> **Task details**: Rewrite the lines of every item, putting "(none)" wherever "(no replacement)" appears and changing nothing else. Leave the pictures out of your answer.

> **Extracted data**:
──────

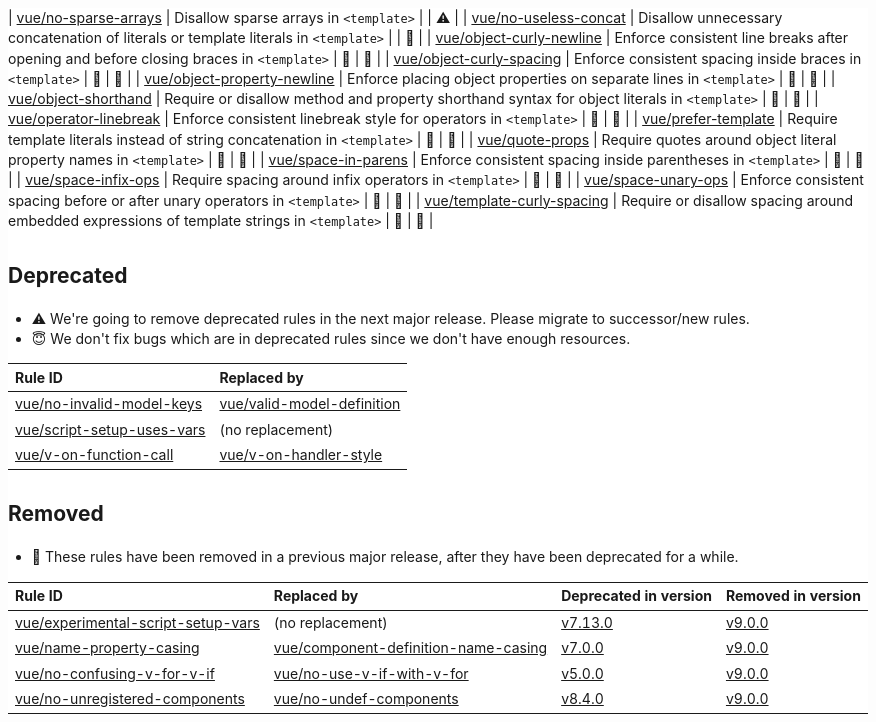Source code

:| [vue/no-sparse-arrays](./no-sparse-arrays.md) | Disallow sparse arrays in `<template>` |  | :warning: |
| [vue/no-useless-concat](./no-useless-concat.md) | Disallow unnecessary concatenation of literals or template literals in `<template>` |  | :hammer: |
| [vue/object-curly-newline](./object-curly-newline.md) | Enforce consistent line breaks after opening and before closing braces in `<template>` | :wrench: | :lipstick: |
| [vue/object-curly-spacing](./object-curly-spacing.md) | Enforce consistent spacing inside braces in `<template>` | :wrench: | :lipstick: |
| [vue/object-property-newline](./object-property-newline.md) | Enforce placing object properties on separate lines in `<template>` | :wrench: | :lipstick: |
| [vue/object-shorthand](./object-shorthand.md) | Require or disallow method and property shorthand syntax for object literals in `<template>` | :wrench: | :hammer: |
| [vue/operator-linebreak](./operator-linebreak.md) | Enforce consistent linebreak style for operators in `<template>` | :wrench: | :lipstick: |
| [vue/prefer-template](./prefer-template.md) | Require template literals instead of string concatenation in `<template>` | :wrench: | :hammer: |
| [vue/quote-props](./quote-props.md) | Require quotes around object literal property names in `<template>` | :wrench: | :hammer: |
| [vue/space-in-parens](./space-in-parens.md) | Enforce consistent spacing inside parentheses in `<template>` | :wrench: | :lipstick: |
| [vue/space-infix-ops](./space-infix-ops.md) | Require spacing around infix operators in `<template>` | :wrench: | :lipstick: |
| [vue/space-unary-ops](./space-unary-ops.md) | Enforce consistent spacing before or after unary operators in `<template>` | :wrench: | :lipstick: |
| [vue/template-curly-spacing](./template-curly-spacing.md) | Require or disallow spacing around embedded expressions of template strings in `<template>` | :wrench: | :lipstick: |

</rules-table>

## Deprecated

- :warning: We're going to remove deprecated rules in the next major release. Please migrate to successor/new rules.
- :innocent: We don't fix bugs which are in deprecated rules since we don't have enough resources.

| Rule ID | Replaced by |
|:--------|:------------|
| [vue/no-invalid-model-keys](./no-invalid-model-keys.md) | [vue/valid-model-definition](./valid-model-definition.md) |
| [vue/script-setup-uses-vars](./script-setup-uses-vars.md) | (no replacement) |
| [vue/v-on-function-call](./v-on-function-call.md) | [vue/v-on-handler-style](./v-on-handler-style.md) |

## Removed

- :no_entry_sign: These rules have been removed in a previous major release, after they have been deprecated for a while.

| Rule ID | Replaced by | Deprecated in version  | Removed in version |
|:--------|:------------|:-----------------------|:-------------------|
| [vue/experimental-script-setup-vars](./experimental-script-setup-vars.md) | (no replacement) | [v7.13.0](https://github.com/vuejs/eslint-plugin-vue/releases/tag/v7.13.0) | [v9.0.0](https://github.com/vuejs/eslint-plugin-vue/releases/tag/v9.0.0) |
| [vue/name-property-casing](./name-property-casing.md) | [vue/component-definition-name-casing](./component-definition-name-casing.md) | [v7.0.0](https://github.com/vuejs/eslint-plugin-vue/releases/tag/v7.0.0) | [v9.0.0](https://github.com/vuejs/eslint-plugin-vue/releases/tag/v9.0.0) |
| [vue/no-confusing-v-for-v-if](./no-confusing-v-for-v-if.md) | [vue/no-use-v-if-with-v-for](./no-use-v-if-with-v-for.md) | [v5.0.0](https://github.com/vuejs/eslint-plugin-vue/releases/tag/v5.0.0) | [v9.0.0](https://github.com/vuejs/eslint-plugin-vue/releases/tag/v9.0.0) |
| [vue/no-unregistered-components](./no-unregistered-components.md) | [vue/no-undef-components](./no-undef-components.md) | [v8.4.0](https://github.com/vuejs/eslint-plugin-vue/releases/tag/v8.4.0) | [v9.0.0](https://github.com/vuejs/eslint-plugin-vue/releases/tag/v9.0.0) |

──────

> **Output below**:
Source code

:| [vue/no-sparse-arrays](./no-sparse-arrays.md) | Disallow sparse arrays in `<template>` |  | :warning: |
| [vue/no-useless-concat](./no-useless-concat.md) | Disallow unnecessary concatenation of literals or template literals in `<template>` |  | :hammer: |
| [vue/object-curly-newline](./object-curly-newline.md) | Enforce consistent line breaks after opening and before closing braces in `<template>` | :wrench: | :lipstick: |
| [vue/object-curly-spacing](./object-curly-spacing.md) | Enforce consistent spacing inside braces in `<template>` | :wrench: | :lipstick: |
| [vue/object-property-newline](./object-property-newline.md) | Enforce placing object properties on separate lines in `<template>` | :wrench: | :lipstick: |
| [vue/object-shorthand](./object-shorthand.md) | Require or disallow method and property shorthand syntax for object literals in `<template>` | :wrench: | :hammer: |
| [vue/operator-linebreak](./operator-linebreak.md) | Enforce consistent linebreak style for operators in `<template>` | :wrench: | :lipstick: |
| [vue/prefer-template](./prefer-template.md) | Require template literals instead of string concatenation in `<template>` | :wrench: | :hammer: |
| [vue/quote-props](./quote-props.md) | Require quotes around object literal property names in `<template>` | :wrench: | :hammer: |
| [vue/space-in-parens](./space-in-parens.md) | Enforce consistent spacing inside parentheses in `<template>` | :wrench: | :lipstick: |
| [vue/space-infix-ops](./space-infix-ops.md) | Require spacing around infix operators in `<template>` | :wrench: | :lipstick: |
| [vue/space-unary-ops](./space-unary-ops.md) | Enforce consistent spacing before or after unary operators in `<template>` | :wrench: | :lipstick: |
| [vue/template-curly-spacing](./template-curly-spacing.md) | Require or disallow spacing around embedded expressions of template strings in `<template>` | :wrench: | :lipstick: |

</rules-table>

## Deprecated

- :warning: We're going to remove deprecated rules in the next major release. Please migrate to successor/new rules.
- :innocent: We don't fix bugs which are in deprecated rules since we don't have enough resources.

| Rule ID | Replaced by |
|:--------|:------------|
| [vue/no-invalid-model-keys](./no-invalid-model-keys.md) | [vue/valid-model-definition](./valid-model-definition.md) |
| [vue/script-setup-uses-vars](./script-setup-uses-vars.md) | (none) |
| [vue/v-on-function-call](./v-on-function-call.md) | [vue/v-on-handler-style](./v-on-handler-style.md) |

## Removed

- :no_entry_sign: These rules have been removed in a previous major release, after they have been deprecated for a while.

| Rule ID | Replaced by | Deprecated in version  | Removed in version |
|:--------|:------------|:-----------------------|:-------------------|
| [vue/experimental-script-setup-vars](./experimental-script-setup-vars.md) | (none) | [v7.13.0](https://github.com/vuejs/eslint-plugin-vue/releases/tag/v7.13.0) | [v9.0.0](https://github.com/vuejs/eslint-plugin-vue/releases/tag/v9.0.0) |
| [vue/name-property-casing](./name-property-casing.md) | [vue/component-definition-name-casing](./component-definition-name-casing.md) | [v7.0.0](https://github.com/vuejs/eslint-plugin-vue/releases/tag/v7.0.0) | [v9.0.0](https://github.com/vuejs/eslint-plugin-vue/releases/tag/v9.0.0) |
| [vue/no-confusing-v-for-v-if](./no-confusing-v-for-v-if.md) | [vue/no-use-v-if-with-v-for](./no-use-v-if-with-v-for.md) | [v5.0.0](https://github.com/vuejs/eslint-plugin-vue/releases/tag/v5.0.0) | [v9.0.0](https://github.com/vuejs/eslint-plugin-vue/releases/tag/v9.0.0) |
| [vue/no-unregistered-components](./no-unregistered-components.md) | [vue/no-undef-components](./no-undef-components.md) | [v8.4.0](https://github.com/vuejs/eslint-plugin-vue/releases/tag/v8.4.0) | [v9.0.0](https://github.com/vuejs/eslint-plugin-vue/releases/tag/v9.0.0) |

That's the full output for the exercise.